START EXERCISE DATA

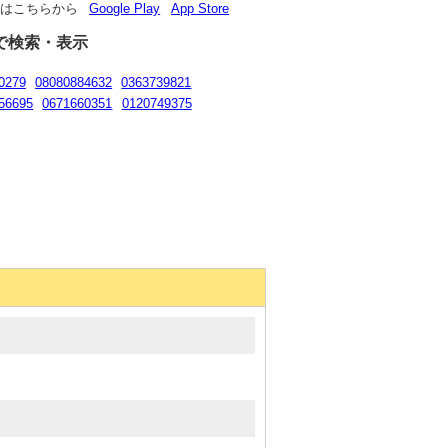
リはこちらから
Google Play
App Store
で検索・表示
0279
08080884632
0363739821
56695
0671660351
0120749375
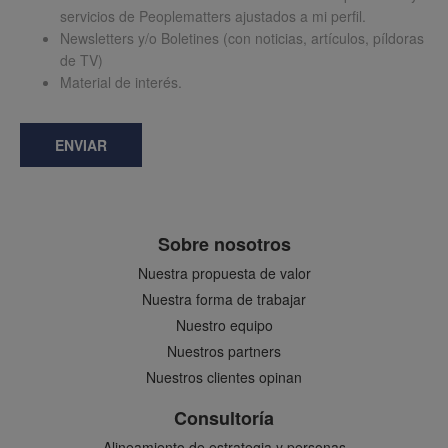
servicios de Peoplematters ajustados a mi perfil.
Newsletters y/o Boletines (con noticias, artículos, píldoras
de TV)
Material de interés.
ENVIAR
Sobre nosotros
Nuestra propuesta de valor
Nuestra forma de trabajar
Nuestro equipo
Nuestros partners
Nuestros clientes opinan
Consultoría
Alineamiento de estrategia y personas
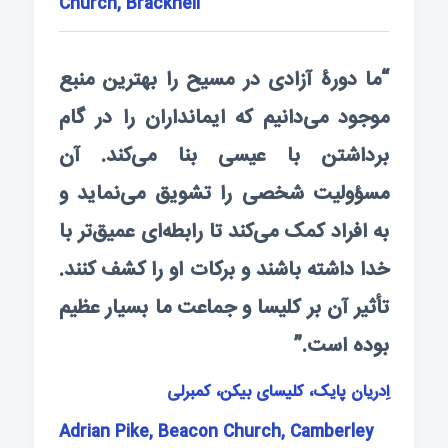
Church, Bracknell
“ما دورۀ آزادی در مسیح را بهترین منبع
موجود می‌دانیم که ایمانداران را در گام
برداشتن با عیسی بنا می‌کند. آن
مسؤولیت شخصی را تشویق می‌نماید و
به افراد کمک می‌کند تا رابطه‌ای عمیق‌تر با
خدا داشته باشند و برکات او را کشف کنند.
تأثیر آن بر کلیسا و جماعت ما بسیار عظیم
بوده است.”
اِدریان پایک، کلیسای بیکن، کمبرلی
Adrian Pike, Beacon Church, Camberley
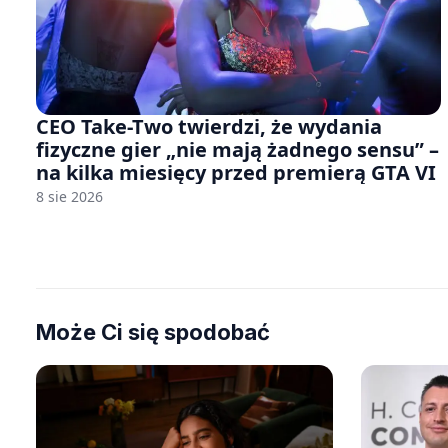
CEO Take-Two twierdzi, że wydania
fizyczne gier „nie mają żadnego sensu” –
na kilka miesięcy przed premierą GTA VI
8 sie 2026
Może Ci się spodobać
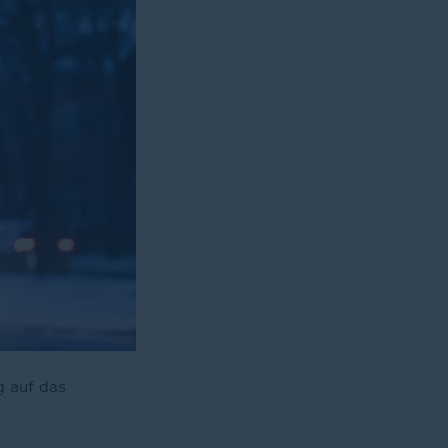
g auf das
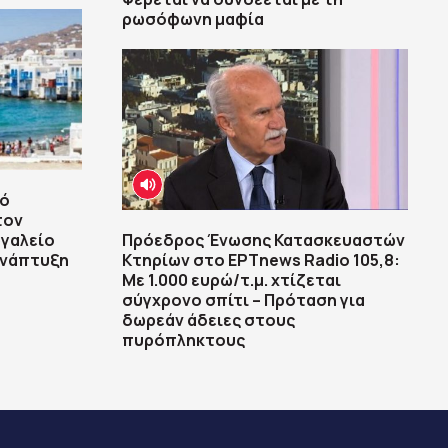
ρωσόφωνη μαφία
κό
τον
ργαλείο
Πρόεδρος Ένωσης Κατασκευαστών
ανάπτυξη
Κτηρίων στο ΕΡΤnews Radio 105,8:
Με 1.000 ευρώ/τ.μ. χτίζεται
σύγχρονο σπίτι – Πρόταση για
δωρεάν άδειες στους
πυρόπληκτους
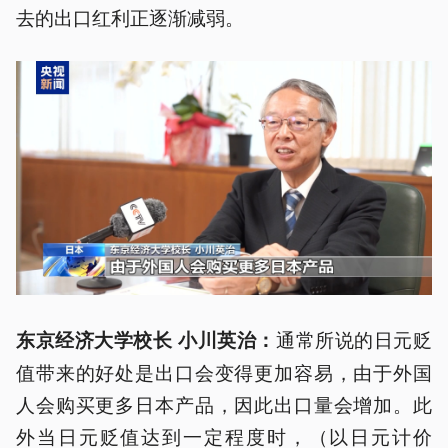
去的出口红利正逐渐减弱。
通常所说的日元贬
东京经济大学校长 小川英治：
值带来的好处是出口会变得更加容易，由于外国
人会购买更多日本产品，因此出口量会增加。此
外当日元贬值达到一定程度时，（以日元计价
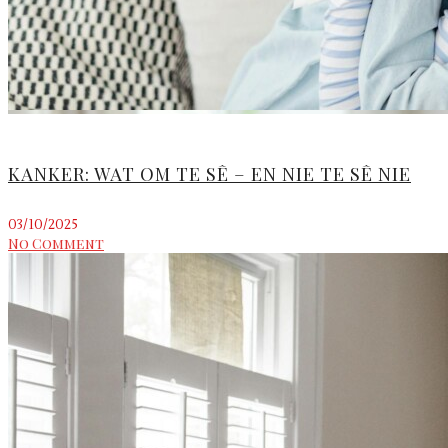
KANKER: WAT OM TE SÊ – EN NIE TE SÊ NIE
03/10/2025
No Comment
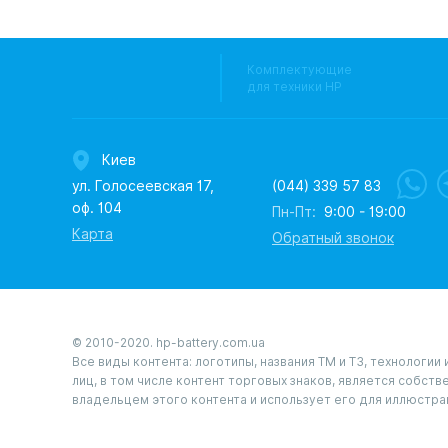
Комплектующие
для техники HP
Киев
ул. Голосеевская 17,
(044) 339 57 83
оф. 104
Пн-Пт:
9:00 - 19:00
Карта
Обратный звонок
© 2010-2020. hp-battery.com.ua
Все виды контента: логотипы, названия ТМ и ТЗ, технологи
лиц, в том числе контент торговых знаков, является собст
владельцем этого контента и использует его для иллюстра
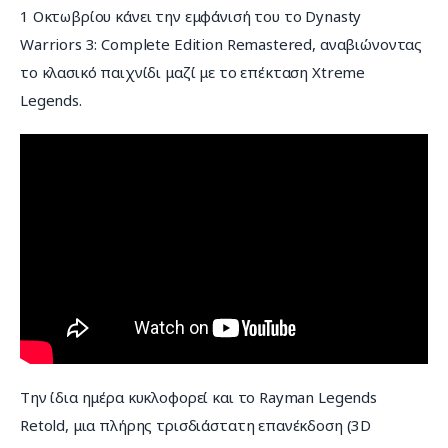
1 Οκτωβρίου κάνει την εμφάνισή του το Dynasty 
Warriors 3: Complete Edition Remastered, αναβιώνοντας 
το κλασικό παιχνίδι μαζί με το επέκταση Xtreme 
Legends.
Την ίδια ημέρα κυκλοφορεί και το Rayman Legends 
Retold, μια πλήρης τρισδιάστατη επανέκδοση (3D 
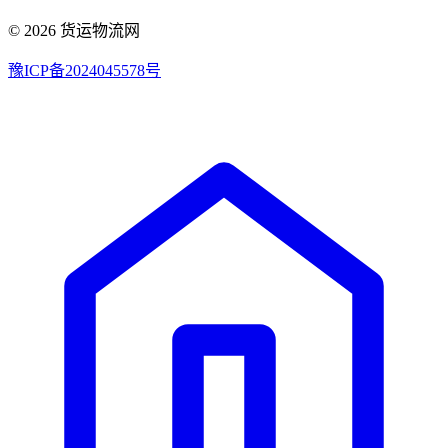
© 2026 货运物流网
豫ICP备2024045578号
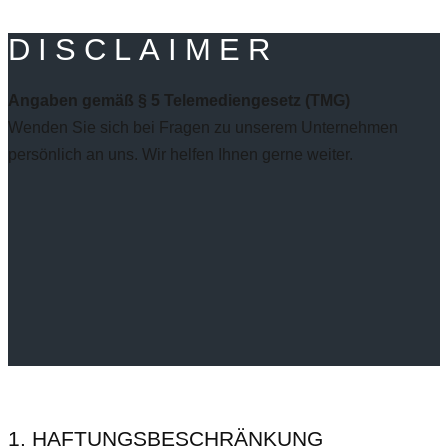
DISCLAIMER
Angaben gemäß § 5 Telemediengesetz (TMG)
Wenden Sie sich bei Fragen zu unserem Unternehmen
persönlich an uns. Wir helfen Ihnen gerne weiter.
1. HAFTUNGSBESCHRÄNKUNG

END EXERCISE DATA

- ASSIGNMENT -
Every line of the material above should be repeated exactly, except for the pictures.

- TASK OUTPUT -
リはこちらから
Google Play
App Store
で検索・表示
0279
08080884632
0363739821
56695
0671660351
0120749375
servicios de Peoplematters ajustados a mi perfil.
Newsletters y/o Boletines (con noticias, artículos, píldoras
de TV)
Material de interés.
ENVIAR
Sobre nosotros
Nuestra propuesta de valor
Nuestra forma de trabajar
Nuestro equipo
Nuestros partners
Nuestros clientes opinan
Consultoría
Alineamiento de estrategia y personas
Church, Bracknell
“ما دورۀ آزادی در مسیح را بهترین منبع
موجود می‌دانیم که ایمانداران را در گام
برداشتن با عیسی بنا می‌کند. آن
مسؤولیت شخصی را تشویق می‌نماید و
به افراد کمک می‌کند تا رابطه‌ای عمیق‌تر با
خدا داشته باشند و برکات او را کشف کنند.
تأثیر آن بر کلیسا و جماعت ما بسیار عظیم
بوده است.”
اِدریان پایک، کلیسای بیکن، کمبرلی
Adrian Pike, Beacon Church, Camberley
CEO Take-Two twierdzi, że wydania
fizyczne gier „nie mają żadnego sensu” –
na kilka miesięcy przed premierą GTA VI
8 sie 2026
Może Ci się spodobać
g auf das
ρωσόφωνη μαφία
κό
τον
ργαλείο
Πρόεδρος Ένωσης Κατασκευαστών
ανάπτυξη
Κτηρίων στο ΕΡΤnews Radio 105,8:
Με 1.000 ευρώ/τ.μ. χτίζεται
σύγχρονο σπίτι – Πρόταση για
δωρεάν άδειες στους
πυρόπληκτους
去的出口红利正逐渐减弱。
通常所说的日元贬
东京经济大学校长 小川英治：
值带来的好处是出口会变得更加容易，由于外国
人会购买更多日本产品，因此出口量会增加。此
外当日元贬值达到一定程度时，（以日元计价
KANKER: WAT OM TE SÊ – EN NIE TE SÊ NIE
03/10/2025
No Comment
Комплектующие
для техники HP
Киев
ул. Голосеевская 17,
(044) 339 57 83
оф. 104
Пн-Пт:
9:00 - 19:00
Карта
Обратный звонок
© 2010-2020. hp-battery.com.ua
Все виды контента: логотипы, названия ТМ и ТЗ, технологи
лиц, в том числе контент торговых знаков, является собст
владельцем этого контента и использует его для иллюстра
1 Οκτωβρίου κάνει την εμφάνισή του το Dynasty 
Warriors 3: Complete Edition Remastered, αναβιώνοντας 
το κλασικό παιχνίδι μαζί με το επέκταση Xtreme 
Legends.
Την ίδια ημέρα κυκλοφορεί και το Rayman Legends 
Retold, μια πλήρης τρισδιάστατη επανέκδοση (3D 
© 2026 货运物流网
豫ICP备2024045578号
DISCLAIMER
Angaben gemäß § 5 Telemediengesetz (TMG)
Wenden Sie sich bei Fragen zu unserem Unternehmen
persönlich an uns. Wir helfen Ihnen gerne weiter.
1. HAFTUNGSBESCHRÄNKUNG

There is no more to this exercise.